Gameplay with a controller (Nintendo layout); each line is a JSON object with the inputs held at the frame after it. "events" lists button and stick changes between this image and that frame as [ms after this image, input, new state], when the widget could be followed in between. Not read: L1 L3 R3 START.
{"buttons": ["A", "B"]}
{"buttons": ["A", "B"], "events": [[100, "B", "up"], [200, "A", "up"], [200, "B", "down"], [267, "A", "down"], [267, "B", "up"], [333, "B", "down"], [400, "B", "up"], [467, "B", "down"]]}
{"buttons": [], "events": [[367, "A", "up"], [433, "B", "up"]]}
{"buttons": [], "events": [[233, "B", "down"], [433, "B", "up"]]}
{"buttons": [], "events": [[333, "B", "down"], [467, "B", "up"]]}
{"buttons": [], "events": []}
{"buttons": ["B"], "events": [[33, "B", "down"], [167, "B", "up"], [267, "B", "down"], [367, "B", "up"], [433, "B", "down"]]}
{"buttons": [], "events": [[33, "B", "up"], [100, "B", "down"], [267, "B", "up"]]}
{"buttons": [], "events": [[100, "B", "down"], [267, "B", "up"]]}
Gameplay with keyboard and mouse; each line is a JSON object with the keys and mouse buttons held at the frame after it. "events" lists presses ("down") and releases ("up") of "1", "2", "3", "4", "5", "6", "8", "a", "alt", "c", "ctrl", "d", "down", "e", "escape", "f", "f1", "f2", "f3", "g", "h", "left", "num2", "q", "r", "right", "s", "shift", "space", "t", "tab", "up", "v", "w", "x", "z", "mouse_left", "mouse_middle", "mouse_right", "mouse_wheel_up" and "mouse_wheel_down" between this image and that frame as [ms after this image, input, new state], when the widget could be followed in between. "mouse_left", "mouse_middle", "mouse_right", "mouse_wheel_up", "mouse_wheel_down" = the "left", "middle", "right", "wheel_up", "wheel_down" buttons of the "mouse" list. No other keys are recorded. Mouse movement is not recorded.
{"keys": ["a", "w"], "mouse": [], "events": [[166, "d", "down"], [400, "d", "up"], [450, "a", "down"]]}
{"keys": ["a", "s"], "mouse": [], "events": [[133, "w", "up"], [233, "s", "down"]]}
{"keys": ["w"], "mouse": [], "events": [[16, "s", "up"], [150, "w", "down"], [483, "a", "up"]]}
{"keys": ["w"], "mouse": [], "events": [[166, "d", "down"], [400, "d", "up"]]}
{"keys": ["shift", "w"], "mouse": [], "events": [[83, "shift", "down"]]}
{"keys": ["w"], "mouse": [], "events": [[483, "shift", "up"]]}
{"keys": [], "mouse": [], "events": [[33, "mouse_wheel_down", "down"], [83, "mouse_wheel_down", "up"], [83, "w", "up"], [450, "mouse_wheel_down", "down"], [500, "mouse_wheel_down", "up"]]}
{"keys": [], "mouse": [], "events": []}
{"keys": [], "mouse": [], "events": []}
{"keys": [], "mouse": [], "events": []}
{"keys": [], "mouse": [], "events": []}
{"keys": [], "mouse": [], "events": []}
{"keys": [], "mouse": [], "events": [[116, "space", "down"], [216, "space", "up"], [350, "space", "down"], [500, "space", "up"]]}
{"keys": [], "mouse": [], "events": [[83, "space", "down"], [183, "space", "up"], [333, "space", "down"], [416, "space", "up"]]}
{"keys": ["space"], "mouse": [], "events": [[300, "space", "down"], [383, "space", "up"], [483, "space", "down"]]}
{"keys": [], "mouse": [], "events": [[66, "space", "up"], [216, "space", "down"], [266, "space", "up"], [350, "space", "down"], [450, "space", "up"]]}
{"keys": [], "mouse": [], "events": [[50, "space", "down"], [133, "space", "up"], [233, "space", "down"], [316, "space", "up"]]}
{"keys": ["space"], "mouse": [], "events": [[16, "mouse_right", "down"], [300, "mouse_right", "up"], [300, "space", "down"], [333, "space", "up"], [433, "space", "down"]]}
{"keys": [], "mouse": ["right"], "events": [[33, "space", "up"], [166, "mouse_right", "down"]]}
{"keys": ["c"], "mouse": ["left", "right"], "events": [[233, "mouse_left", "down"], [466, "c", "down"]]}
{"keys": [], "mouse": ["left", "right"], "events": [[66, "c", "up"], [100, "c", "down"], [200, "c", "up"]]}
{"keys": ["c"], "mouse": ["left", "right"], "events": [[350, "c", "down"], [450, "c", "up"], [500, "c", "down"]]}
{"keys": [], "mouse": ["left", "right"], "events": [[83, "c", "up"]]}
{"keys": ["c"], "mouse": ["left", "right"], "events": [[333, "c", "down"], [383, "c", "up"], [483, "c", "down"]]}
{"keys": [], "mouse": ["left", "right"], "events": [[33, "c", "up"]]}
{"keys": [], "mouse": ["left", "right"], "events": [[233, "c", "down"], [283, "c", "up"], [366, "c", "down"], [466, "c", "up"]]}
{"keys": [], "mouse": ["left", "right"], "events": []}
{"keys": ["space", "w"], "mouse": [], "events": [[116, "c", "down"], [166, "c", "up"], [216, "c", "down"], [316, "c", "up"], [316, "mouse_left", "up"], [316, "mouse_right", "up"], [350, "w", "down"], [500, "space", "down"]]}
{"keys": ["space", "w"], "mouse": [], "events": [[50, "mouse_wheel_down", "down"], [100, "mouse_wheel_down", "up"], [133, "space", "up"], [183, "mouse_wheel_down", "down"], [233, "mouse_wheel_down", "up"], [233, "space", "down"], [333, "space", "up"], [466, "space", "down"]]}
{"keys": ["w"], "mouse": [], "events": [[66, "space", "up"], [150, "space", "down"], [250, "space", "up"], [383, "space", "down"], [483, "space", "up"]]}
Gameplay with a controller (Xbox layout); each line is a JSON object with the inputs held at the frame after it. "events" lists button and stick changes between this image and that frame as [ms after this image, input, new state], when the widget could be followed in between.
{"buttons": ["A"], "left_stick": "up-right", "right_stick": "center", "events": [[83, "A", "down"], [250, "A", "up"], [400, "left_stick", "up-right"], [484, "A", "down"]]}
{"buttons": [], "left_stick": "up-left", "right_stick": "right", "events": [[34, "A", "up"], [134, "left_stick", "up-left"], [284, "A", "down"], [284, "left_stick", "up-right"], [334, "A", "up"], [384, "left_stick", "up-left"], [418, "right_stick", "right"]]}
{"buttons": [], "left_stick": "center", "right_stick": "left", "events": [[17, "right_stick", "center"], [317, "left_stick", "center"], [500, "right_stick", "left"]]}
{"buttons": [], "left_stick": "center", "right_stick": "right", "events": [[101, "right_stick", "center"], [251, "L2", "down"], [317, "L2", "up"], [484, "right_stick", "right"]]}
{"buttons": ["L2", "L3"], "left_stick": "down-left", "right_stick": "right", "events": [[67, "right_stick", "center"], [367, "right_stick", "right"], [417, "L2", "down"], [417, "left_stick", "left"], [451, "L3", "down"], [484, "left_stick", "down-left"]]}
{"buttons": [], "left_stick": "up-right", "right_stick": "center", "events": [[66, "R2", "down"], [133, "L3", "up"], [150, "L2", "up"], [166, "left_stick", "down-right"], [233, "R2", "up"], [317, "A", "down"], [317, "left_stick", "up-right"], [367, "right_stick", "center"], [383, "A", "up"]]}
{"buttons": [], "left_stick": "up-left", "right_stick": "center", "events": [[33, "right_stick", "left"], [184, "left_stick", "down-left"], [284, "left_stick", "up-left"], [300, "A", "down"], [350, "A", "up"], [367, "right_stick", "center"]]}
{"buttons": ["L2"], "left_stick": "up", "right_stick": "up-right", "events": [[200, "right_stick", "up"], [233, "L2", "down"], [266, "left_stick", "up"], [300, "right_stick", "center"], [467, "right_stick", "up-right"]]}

**What you have to do**
Everything in the data above must be reproduced exactly.

**Problem solution**
Gameplay with a controller (Nintendo layout); each line is a JSON object with the inputs held at the frame after it. "events" lists button and stick changes between this image and that frame as [ms after this image, input, new state], when the widget could be followed in between. Not read: L1 L3 R3 START.
{"buttons": ["A", "B"]}
{"buttons": ["A", "B"], "events": [[100, "B", "up"], [200, "A", "up"], [200, "B", "down"], [267, "A", "down"], [267, "B", "up"], [333, "B", "down"], [400, "B", "up"], [467, "B", "down"]]}
{"buttons": [], "events": [[367, "A", "up"], [433, "B", "up"]]}
{"buttons": [], "events": [[233, "B", "down"], [433, "B", "up"]]}
{"buttons": [], "events": [[333, "B", "down"], [467, "B", "up"]]}
{"buttons": [], "events": []}
{"buttons": ["B"], "events": [[33, "B", "down"], [167, "B", "up"], [267, "B", "down"], [367, "B", "up"], [433, "B", "down"]]}
{"buttons": [], "events": [[33, "B", "up"], [100, "B", "down"], [267, "B", "up"]]}
{"buttons": [], "events": [[100, "B", "down"], [267, "B", "up"]]}
Gameplay with keyboard and mouse; each line is a JSON object with the keys and mouse buttons held at the frame after it. "events" lists presses ("down") and releases ("up") of "1", "2", "3", "4", "5", "6", "8", "a", "alt", "c", "ctrl", "d", "down", "e", "escape", "f", "f1", "f2", "f3", "g", "h", "left", "num2", "q", "r", "right", "s", "shift", "space", "t", "tab", "up", "v", "w", "x", "z", "mouse_left", "mouse_middle", "mouse_right", "mouse_wheel_up" and "mouse_wheel_down" between this image and that frame as [ms after this image, input, new state], when the widget could be followed in between. "mouse_left", "mouse_middle", "mouse_right", "mouse_wheel_up", "mouse_wheel_down" = the "left", "middle", "right", "wheel_up", "wheel_down" buttons of the "mouse" list. No other keys are recorded. Mouse movement is not recorded.
{"keys": ["a", "w"], "mouse": [], "events": [[166, "d", "down"], [400, "d", "up"], [450, "a", "down"]]}
{"keys": ["a", "s"], "mouse": [], "events": [[133, "w", "up"], [233, "s", "down"]]}
{"keys": ["w"], "mouse": [], "events": [[16, "s", "up"], [150, "w", "down"], [483, "a", "up"]]}
{"keys": ["w"], "mouse": [], "events": [[166, "d", "down"], [400, "d", "up"]]}
{"keys": ["shift", "w"], "mouse": [], "events": [[83, "shift", "down"]]}
{"keys": ["w"], "mouse": [], "events": [[483, "shift", "up"]]}
{"keys": [], "mouse": [], "events": [[33, "mouse_wheel_down", "down"], [83, "mouse_wheel_down", "up"], [83, "w", "up"], [450, "mouse_wheel_down", "down"], [500, "mouse_wheel_down", "up"]]}
{"keys": [], "mouse": [], "events": []}
{"keys": [], "mouse": [], "events": []}
{"keys": [], "mouse": [], "events": []}
{"keys": [], "mouse": [], "events": []}
{"keys": [], "mouse": [], "events": []}
{"keys": [], "mouse": [], "events": [[116, "space", "down"], [216, "space", "up"], [350, "space", "down"], [500, "space", "up"]]}
{"keys": [], "mouse": [], "events": [[83, "space", "down"], [183, "space", "up"], [333, "space", "down"], [416, "space", "up"]]}
{"keys": ["space"], "mouse": [], "events": [[300, "space", "down"], [383, "space", "up"], [483, "space", "down"]]}
{"keys": [], "mouse": [], "events": [[66, "space", "up"], [216, "space", "down"], [266, "space", "up"], [350, "space", "down"], [450, "space", "up"]]}
{"keys": [], "mouse": [], "events": [[50, "space", "down"], [133, "space", "up"], [233, "space", "down"], [316, "space", "up"]]}
{"keys": ["space"], "mouse": [], "events": [[16, "mouse_right", "down"], [300, "mouse_right", "up"], [300, "space", "down"], [333, "space", "up"], [433, "space", "down"]]}
{"keys": [], "mouse": ["right"], "events": [[33, "space", "up"], [166, "mouse_right", "down"]]}
{"keys": ["c"], "mouse": ["left", "right"], "events": [[233, "mouse_left", "down"], [466, "c", "down"]]}
{"keys": [], "mouse": ["left", "right"], "events": [[66, "c", "up"], [100, "c", "down"], [200, "c", "up"]]}
{"keys": ["c"], "mouse": ["left", "right"], "events": [[350, "c", "down"], [450, "c", "up"], [500, "c", "down"]]}
{"keys": [], "mouse": ["left", "right"], "events": [[83, "c", "up"]]}
{"keys": ["c"], "mouse": ["left", "right"], "events": [[333, "c", "down"], [383, "c", "up"], [483, "c", "down"]]}
{"keys": [], "mouse": ["left", "right"], "events": [[33, "c", "up"]]}
{"keys": [], "mouse": ["left", "right"], "events": [[233, "c", "down"], [283, "c", "up"], [366, "c", "down"], [466, "c", "up"]]}
{"keys": [], "mouse": ["left", "right"], "events": []}
{"keys": ["space", "w"], "mouse": [], "events": [[116, "c", "down"], [166, "c", "up"], [216, "c", "down"], [316, "c", "up"], [316, "mouse_left", "up"], [316, "mouse_right", "up"], [350, "w", "down"], [500, "space", "down"]]}
{"keys": ["space", "w"], "mouse": [], "events": [[50, "mouse_wheel_down", "down"], [100, "mouse_wheel_down", "up"], [133, "space", "up"], [183, "mouse_wheel_down", "down"], [233, "mouse_wheel_down", "up"], [233, "space", "down"], [333, "space", "up"], [466, "space", "down"]]}
{"keys": ["w"], "mouse": [], "events": [[66, "space", "up"], [150, "space", "down"], [250, "space", "up"], [383, "space", "down"], [483, "space", "up"]]}
Gameplay with a controller (Xbox layout); each line is a JSON object with the inputs held at the frame after it. "events" lists button and stick changes between this image and that frame as [ms after this image, input, new state], when the widget could be followed in between.
{"buttons": ["A"], "left_stick": "up-right", "right_stick": "center", "events": [[83, "A", "down"], [250, "A", "up"], [400, "left_stick", "up-right"], [484, "A", "down"]]}
{"buttons": [], "left_stick": "up-left", "right_stick": "right", "events": [[34, "A", "up"], [134, "left_stick", "up-left"], [284, "A", "down"], [284, "left_stick", "up-right"], [334, "A", "up"], [384, "left_stick", "up-left"], [418, "right_stick", "right"]]}
{"buttons": [], "left_stick": "center", "right_stick": "left", "events": [[17, "right_stick", "center"], [317, "left_stick", "center"], [500, "right_stick", "left"]]}
{"buttons": [], "left_stick": "center", "right_stick": "right", "events": [[101, "right_stick", "center"], [251, "L2", "down"], [317, "L2", "up"], [484, "right_stick", "right"]]}
{"buttons": ["L2", "L3"], "left_stick": "down-left", "right_stick": "right", "events": [[67, "right_stick", "center"], [367, "right_stick", "right"], [417, "L2", "down"], [417, "left_stick", "left"], [451, "L3", "down"], [484, "left_stick", "down-left"]]}
{"buttons": [], "left_stick": "up-right", "right_stick": "center", "events": [[66, "R2", "down"], [133, "L3", "up"], [150, "L2", "up"], [166, "left_stick", "down-right"], [233, "R2", "up"], [317, "A", "down"], [317, "left_stick", "up-right"], [367, "right_stick", "center"], [383, "A", "up"]]}
{"buttons": [], "left_stick": "up-left", "right_stick": "center", "events": [[33, "right_stick", "left"], [184, "left_stick", "down-left"], [284, "left_stick", "up-left"], [300, "A", "down"], [350, "A", "up"], [367, "right_stick", "center"]]}
{"buttons": ["L2"], "left_stick": "up", "right_stick": "up-right", "events": [[200, "right_stick", "up"], [233, "L2", "down"], [266, "left_stick", "up"], [300, "right_stick", "center"], [467, "right_stick", "up-right"]]}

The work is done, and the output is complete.